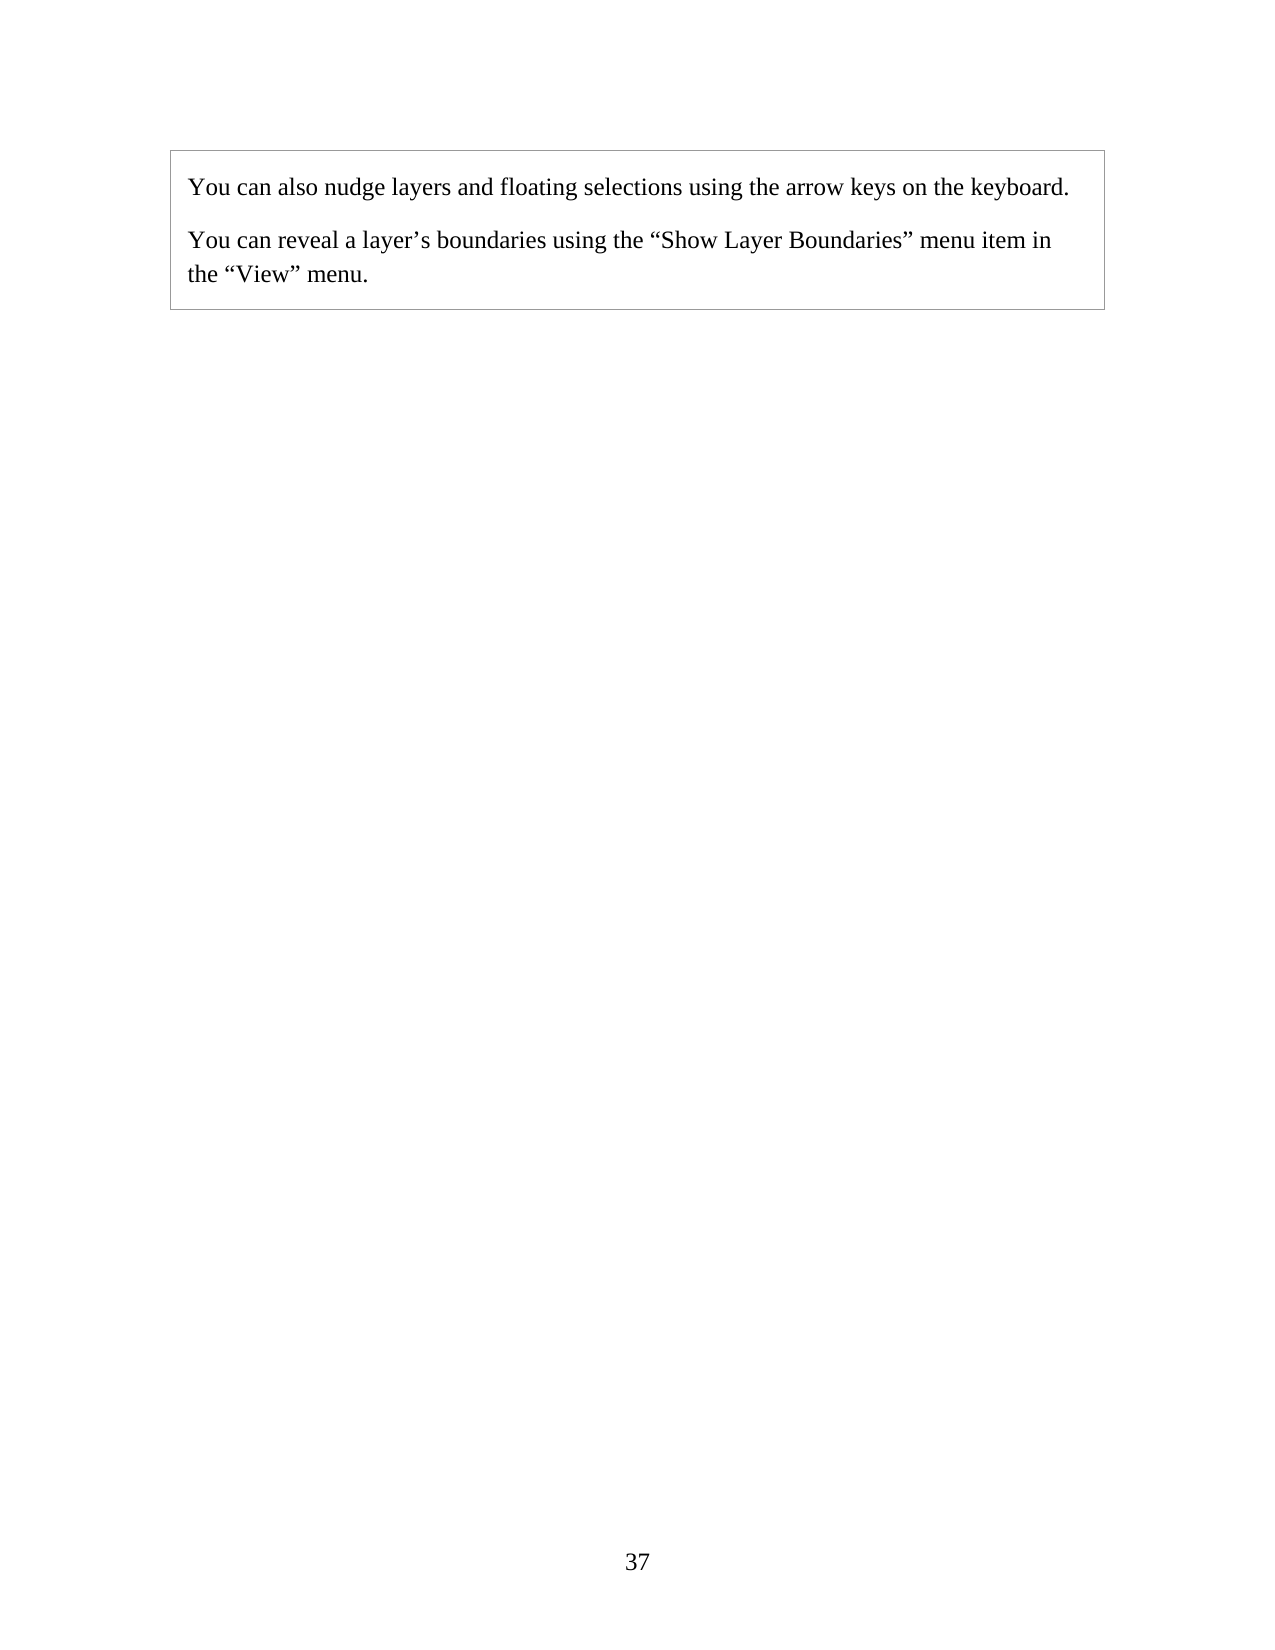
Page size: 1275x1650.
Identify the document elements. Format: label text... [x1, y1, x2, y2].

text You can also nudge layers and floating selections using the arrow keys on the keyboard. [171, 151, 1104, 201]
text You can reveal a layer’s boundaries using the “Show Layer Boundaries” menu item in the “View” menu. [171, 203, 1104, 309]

* * * *

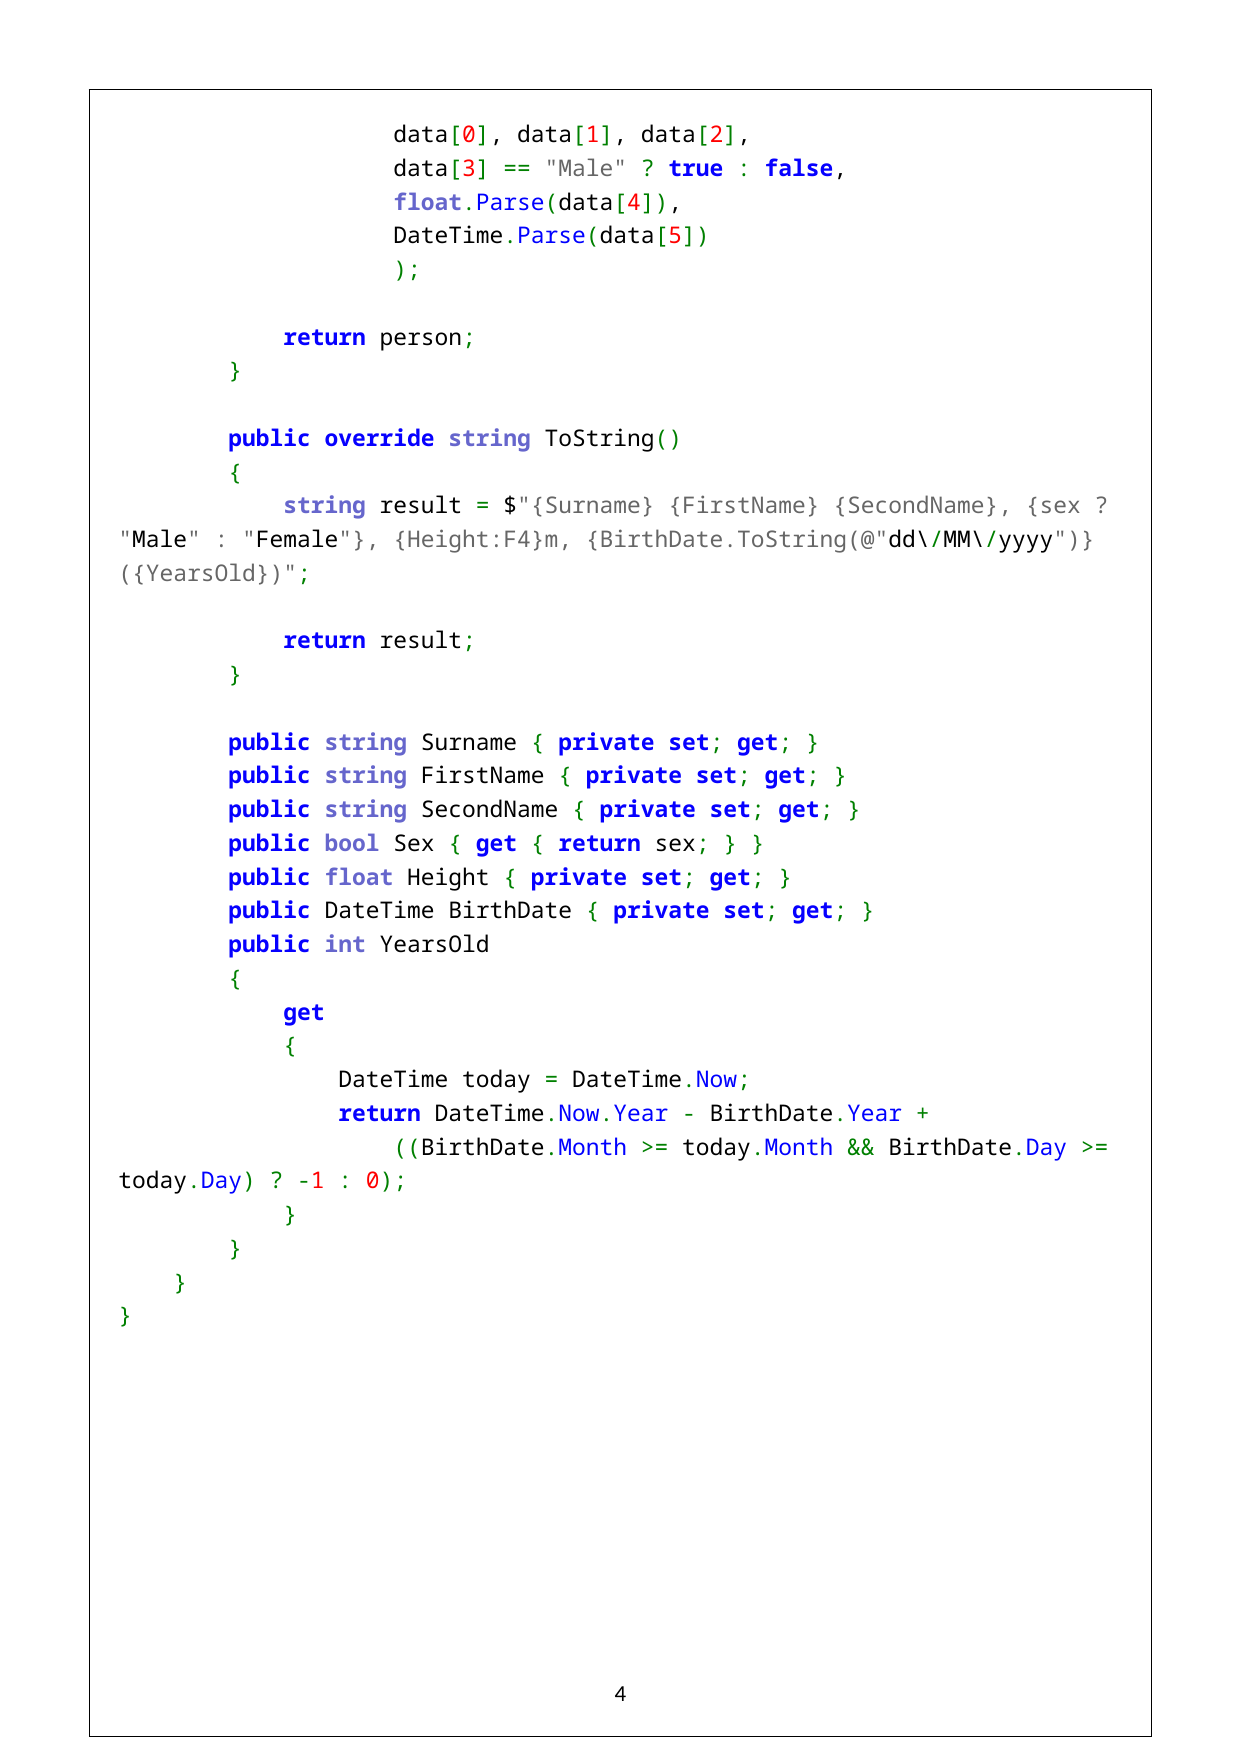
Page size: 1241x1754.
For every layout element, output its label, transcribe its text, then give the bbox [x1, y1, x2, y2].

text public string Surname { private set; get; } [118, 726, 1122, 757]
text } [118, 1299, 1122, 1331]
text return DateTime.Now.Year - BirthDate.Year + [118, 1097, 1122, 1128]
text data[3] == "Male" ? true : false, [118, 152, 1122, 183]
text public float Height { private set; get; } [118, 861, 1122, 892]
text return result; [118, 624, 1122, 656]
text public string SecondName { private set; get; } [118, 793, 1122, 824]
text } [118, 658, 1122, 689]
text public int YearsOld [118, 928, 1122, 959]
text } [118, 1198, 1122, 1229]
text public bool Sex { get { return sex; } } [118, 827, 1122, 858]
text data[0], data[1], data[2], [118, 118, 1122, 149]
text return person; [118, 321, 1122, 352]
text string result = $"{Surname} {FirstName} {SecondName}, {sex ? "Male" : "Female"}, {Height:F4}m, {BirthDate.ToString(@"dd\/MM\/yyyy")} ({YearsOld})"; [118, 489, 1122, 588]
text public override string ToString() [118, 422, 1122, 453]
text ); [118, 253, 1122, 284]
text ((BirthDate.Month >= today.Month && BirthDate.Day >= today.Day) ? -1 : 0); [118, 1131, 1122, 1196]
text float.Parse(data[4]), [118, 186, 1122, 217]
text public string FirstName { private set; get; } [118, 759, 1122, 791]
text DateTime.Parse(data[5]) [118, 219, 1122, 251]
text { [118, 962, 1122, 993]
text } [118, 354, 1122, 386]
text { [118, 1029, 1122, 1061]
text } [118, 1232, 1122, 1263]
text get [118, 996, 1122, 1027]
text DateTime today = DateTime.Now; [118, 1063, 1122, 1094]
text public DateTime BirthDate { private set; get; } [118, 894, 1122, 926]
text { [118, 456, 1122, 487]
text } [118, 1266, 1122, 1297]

* * * *

TASK GOAL: Show every line of the data above that contains the string "Surname".

REPLY TO THE TASK:
text public string Surname { private set; get; } [118, 726, 1122, 757]
text string result = $"{Surname} {FirstName} {SecondName}, {sex ? "Male" : "Female"}, {Height:F4}m, {BirthDate.ToString(@"dd\/MM\/yyyy")} ({YearsOld})"; [118, 489, 1122, 588]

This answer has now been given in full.